No Names, by Greg Hewett Is Just Plain Lazy

Some debut novels confidently announce a fresh, fully realized voice. Others are a little uneven and wear their amateurishness obviously. I’m afraid Greg Hewett’s debut No Names belongs to the latter. It’s a competent-enough dual story, the first following Isaac, a young man in 1994 who sets out to find his punk music idol, and the second following the band’s success in the 1970s told by its lead musician Mike.

The stories eventually collide when Isaac connects with Mike’s old friend Daniel, and the two travel to an island where Mike has lived as a hermit for years. Though reluctant at first, Mike eventually warms up to Isaac. The drama unfolds as their new relationship pushes suppressed memories and feelings to the surface.

Unfortunately, one can never get too invested reading Hewett’s characters. It’s difficult to appreciate a story when it’s delivered in prose peppered by lazy or bad writing. Many of the novel’s problems should be obvious to a beginner writer’s workshop. Imagine my surprise and disappointment to learn this book’s author is a creative writing professor.

Often it seemed Hewett was uninspired, writing the bare minimum to push along a story larger than he wanted or expected. The prose is vague, repetitive, and overly reliant on hyperbole. When it’s raining on the island Isaac narrates, “It’s raining harder than I’ve ever seen." Mike sees a woman laugh, “She breaks out laughing, tossing her head back, and I swear I’ve never anything so beautiful."

Mike delivers bad news to Pete’s mother, “Her eyes flash and it’s the most terrible thing I’ve ever seen. The most terrible, and yet, the look contains not a trace of malice, or at least I pray it doesn’t." In this dull approach Hewett creates a boy-who-cried wolf problem for himself. When everything is stretched to the extreme there’s no sense of perspective; moments that actually call for big emotions have a tampered impact. The book stays at a heightened but monotonous pitch, like how loud plane engines lull passengers to sleep.

There are examples of repetitive writing all throughout. Many sensations, for example, happen “all at the same time.” Isaac describes his musical hero, “Mike looks happy and sad and maybe a little shell-shocked all at the same time." When Mike swims through dangerous water and washes up on shore, “I felt panicked and drowsy and confused all at the same time."

The problem isn’t just that these lazy choices make the story boring (though they definitely do make it boring), but they also ruin the character’s legitimacy.

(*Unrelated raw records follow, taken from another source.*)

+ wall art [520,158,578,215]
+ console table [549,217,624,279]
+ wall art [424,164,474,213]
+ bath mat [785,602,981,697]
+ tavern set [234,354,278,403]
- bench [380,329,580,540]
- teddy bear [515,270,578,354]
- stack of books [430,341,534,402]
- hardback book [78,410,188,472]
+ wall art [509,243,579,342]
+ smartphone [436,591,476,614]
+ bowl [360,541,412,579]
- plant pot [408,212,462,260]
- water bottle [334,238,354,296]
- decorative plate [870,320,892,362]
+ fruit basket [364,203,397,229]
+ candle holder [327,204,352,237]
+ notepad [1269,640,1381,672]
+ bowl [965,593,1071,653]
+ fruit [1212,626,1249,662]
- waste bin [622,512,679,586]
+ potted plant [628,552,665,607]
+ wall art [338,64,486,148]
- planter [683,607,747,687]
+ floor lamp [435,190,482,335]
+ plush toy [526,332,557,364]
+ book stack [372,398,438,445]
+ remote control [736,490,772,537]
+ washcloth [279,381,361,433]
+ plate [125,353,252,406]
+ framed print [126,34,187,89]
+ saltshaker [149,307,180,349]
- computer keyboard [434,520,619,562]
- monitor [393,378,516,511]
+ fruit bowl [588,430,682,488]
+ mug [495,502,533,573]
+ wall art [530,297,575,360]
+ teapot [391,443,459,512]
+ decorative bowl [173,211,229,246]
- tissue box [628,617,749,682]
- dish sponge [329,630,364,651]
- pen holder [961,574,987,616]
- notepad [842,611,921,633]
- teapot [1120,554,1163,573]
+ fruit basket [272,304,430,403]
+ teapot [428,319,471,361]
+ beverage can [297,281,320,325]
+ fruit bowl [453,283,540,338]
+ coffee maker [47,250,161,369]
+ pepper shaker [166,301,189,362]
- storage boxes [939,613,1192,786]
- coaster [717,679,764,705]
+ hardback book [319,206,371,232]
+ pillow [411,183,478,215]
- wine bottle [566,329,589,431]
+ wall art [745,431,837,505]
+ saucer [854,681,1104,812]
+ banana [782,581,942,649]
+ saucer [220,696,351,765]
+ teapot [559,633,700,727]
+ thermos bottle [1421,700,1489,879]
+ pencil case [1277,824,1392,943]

No Names features characters with special skills and talents. We have, according the novel’s universe, two of the best punk rockers that ever lived, a world famous concert pianist, and a guy who’s like really good at math. And yet, because the writing is so flat, these characters never appear to be experts at anything.

I’m not saying a writer must possess the same talents as his characters—that would be impossible. But if she takes on characters with great abilities, she must find ways to make their talents plausible. Whether that’s accomplished through meticulous research or good ol’ imagination doesn’t really matter. The reader just has to believe it.

When the author fails to achieve this you get vague, nonsensical passages from “experts.” For example when Mike and Pete play music Mike thinks, “We wrap each other up in chords and riffs. I slam him with a variation on the melody and he slams me right back. We rip some chords that lift us far out and away from melancholy." This a long-winded and not altogether interesting way to articulate, “We played well and enjoyed playing together.” It may seem flashy, but reading it over you realize it doesn't reveal much at all.

People who have real insight into a craft or skillset have things to say about their work. They express ideas a lay person wouldn’t expect, reveal insights. But never did I see the characters express anything more than the vaguest, most cliched thoughts about music or anything else they claimed to understand.

And so any scene meant to provoke a reader’s awe or admiration for a character was more likely to provoke groans. Like when Mike’s music-aficionado bandmate Bobby talks about their genre, “Real punk, he insists, shows what’s ugly as beautiful and what’s beautiful as ugly." Barf.

Maybe just for its story beats some people might enjoy No Names. There are romantic friends-to-lovers themes everywhere. Setting a story in the 1970s and 90s might be enough to generate warm nostalgic feelings. But on a page-by-page line-by-line basis the book offends with its laziness. As I reader I felt myself asking, “Why should I put in the effort if you’re not going to?”

No Names is avaikable at most bookstores and through the Coffee House Press site.